STUDY TEXT:
⟨

It's comprehensive look at sound box that changed everything

By Scott Hewitt, Columbian staff writer
Published: November 6, 2015, 6:02am
9 Photos
Nanny Summer Michaud-Skog checks out the guts of an acoustic guitar with her charge, 3-year-old Andrew, during a visit to &quot;Guitar: The Instrument that Rocked the World!&quot; at the Oregon Museum of Science and Industry.
Nanny Summer Michaud-Skog checks out the guts of an acoustic guitar with her charge, 3-year-old Andrew, during a visit to "Guitar: The Instrument that Rocked the World!" at the Oregon Museum of Science and Industry. (Photos by Natalie Behring/The Columbian) Photo Gallery

PORTLAND — Sound might matter, but everyone knows what’s really crucial about guitars: wicked-cool looks.

Consider the rounded elegance of classic hollow-body Gibsons, with their violinlike sound holes. Blues legend B.B. King likened his beloved Gibson six-string to a woman and even named it “Lucille.”

Even more classical looking is the world’s most celebrated electric bass, plucked off a shelf by left-handed young Paul McCartney, who said its roughly symmetrical violin shape made it look less “daft” pointing in the opposite direction from his bandmates’ guitars. (And because it was cheap.)

Check out the aerodynamically abstract curves and angles of the Fender Stratocaster — perhaps the most popular rock guitar, and the favorite of everyone from Buddy Holly to Eric Clapton — which must have looked like space-aged technology when it launched in the 1950s.

If You Go

• What: “Guitar: The Instrument that Rocked the World” exhibit.

• When: through Jan. 10 (closed Mondays).

• Where: Oregon Museum of Science and Industry, 1945 S.E. Water Ave., Portland.

• Cost: $13.50; $9.75 for ages 3 to 13 and those 63 and older. $5 parking.

• Information:www.omsi.edu

“The design was so futuristic. It seems so old now, but it was super-modern then,” said Matt Miller, a science educator at the Oregon Museum of Science and Industry, which is hosting a traveling exhibit called “Guitar: The Instrument that Rocked the World.” Produced by the National Guitar Museum, the exhibit opened at OMSI in September and continues through Jan. 10. (The Guitar Museum has no permanent home yet but hopes to settle down someplace in years to come.)

⟩

EXERCISES TO COMPLETE:
1. For each statement below, decide whether it agrees with the guitar exhibit article, and support each yes or no answer with the deciding words of the article, quoted exactly. (a) The exhibit opened at the Oregon Museum of Science and Industry in September. (b) The National Guitar Museum already has a permanent home. (c) Visitors aged 63 and older pay $13.50 for admission.
2. Reproduce the passage of the guitar exhibit article from "Check out the" to "Water Ave., Portland.", word for word.

INPUT DATA:
⟨

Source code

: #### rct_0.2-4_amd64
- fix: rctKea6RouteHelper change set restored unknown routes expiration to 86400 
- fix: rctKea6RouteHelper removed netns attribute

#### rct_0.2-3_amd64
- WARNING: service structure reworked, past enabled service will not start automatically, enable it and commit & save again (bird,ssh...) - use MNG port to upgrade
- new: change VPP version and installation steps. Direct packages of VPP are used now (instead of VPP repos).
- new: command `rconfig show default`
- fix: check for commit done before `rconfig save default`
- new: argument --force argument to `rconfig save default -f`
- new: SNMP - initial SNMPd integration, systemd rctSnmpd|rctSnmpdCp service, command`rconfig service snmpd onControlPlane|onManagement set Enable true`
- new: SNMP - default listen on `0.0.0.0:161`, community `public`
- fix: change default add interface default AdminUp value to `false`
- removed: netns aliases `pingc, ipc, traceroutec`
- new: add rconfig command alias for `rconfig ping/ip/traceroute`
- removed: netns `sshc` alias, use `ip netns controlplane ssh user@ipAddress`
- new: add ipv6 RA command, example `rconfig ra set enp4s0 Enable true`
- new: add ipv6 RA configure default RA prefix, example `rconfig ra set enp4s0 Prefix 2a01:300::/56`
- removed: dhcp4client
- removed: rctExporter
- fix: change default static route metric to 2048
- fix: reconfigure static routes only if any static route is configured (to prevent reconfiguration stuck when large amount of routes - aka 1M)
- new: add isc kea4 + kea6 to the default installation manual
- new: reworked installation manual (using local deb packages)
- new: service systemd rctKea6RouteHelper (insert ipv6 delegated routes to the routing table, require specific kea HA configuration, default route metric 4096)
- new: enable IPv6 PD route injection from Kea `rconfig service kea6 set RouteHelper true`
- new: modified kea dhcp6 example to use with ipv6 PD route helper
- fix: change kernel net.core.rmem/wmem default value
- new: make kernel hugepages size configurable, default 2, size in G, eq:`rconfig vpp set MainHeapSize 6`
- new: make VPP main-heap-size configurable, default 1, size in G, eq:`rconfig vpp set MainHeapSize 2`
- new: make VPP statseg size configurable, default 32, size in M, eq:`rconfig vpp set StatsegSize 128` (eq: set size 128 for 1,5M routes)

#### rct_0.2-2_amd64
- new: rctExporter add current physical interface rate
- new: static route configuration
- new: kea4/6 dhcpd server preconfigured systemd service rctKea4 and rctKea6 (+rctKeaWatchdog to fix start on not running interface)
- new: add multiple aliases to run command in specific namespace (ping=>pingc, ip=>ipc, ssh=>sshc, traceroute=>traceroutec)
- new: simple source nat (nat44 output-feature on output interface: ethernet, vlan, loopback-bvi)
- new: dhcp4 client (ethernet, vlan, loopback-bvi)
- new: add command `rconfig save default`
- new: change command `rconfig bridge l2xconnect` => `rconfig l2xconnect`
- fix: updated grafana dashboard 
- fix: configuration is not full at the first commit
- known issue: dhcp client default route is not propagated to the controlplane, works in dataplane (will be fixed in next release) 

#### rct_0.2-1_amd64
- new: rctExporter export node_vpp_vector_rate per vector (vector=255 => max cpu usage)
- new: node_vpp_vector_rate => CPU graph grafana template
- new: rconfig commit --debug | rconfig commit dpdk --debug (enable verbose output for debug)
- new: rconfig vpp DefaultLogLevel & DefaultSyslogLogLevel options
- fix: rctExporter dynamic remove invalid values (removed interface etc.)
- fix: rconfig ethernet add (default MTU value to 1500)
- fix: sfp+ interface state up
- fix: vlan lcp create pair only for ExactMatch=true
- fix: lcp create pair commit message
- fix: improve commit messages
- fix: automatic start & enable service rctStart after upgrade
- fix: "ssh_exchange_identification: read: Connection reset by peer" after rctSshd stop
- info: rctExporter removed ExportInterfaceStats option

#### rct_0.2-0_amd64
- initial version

⟩
⟨

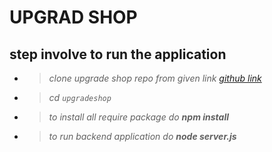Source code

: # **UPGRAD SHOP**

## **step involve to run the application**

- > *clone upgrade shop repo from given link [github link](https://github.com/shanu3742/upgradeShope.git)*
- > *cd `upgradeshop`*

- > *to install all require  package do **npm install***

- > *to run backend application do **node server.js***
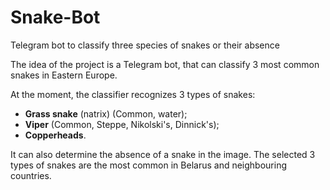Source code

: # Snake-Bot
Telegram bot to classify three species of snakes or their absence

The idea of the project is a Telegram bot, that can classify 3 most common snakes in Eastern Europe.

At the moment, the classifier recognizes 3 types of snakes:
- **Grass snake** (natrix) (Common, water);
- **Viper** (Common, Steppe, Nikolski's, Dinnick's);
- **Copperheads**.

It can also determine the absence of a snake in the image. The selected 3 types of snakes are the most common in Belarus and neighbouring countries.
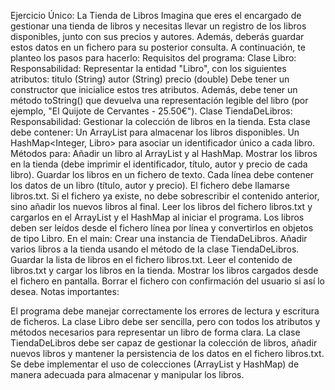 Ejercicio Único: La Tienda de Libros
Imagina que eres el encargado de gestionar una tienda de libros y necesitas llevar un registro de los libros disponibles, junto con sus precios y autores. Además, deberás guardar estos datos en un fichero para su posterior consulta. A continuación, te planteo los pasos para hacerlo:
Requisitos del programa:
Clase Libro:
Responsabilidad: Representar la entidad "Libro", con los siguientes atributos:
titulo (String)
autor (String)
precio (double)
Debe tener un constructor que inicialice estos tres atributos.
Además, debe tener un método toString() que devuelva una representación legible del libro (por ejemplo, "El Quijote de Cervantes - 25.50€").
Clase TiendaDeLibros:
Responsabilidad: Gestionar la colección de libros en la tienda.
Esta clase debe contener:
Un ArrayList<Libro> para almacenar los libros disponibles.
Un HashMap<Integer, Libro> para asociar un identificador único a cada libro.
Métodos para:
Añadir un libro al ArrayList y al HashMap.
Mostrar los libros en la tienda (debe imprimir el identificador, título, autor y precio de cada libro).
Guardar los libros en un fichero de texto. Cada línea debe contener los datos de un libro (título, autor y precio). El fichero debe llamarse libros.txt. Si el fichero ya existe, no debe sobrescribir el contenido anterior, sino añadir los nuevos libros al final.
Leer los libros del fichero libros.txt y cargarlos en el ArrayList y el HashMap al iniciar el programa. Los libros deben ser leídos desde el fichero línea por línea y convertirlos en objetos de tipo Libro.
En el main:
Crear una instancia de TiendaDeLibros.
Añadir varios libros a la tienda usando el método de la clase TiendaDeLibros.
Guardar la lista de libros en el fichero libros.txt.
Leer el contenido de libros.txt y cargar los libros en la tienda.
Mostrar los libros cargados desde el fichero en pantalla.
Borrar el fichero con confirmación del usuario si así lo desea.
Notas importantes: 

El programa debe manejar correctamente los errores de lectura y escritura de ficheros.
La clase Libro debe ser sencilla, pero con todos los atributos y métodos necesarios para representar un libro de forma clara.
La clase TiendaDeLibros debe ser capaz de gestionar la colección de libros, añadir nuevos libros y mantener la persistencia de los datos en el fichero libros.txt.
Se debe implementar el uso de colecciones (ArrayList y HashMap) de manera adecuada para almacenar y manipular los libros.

⟩

YOUR RESPONSES:
1.
(a) Yes: "the exhibit opened at OMSI in September"
(b) No: "The Guitar Museum has no permanent home yet"
(c) No: "$9.75 for ages 3 to 13 and those 63 and older"

2.
Check out the aerodynamically abstract curves and angles of the Fender Stratocaster — perhaps the most popular rock guitar, and the favorite of everyone from Buddy Holly to Eric Clapton — which must have looked like space-aged technology when it launched in the 1950s.

If You Go

• What: “Guitar: The Instrument that Rocked the World” exhibit.

• When: through Jan. 10 (closed Mondays).

• Where: Oregon Museum of Science and Industry, 1945 S.E. Water Ave., Portland.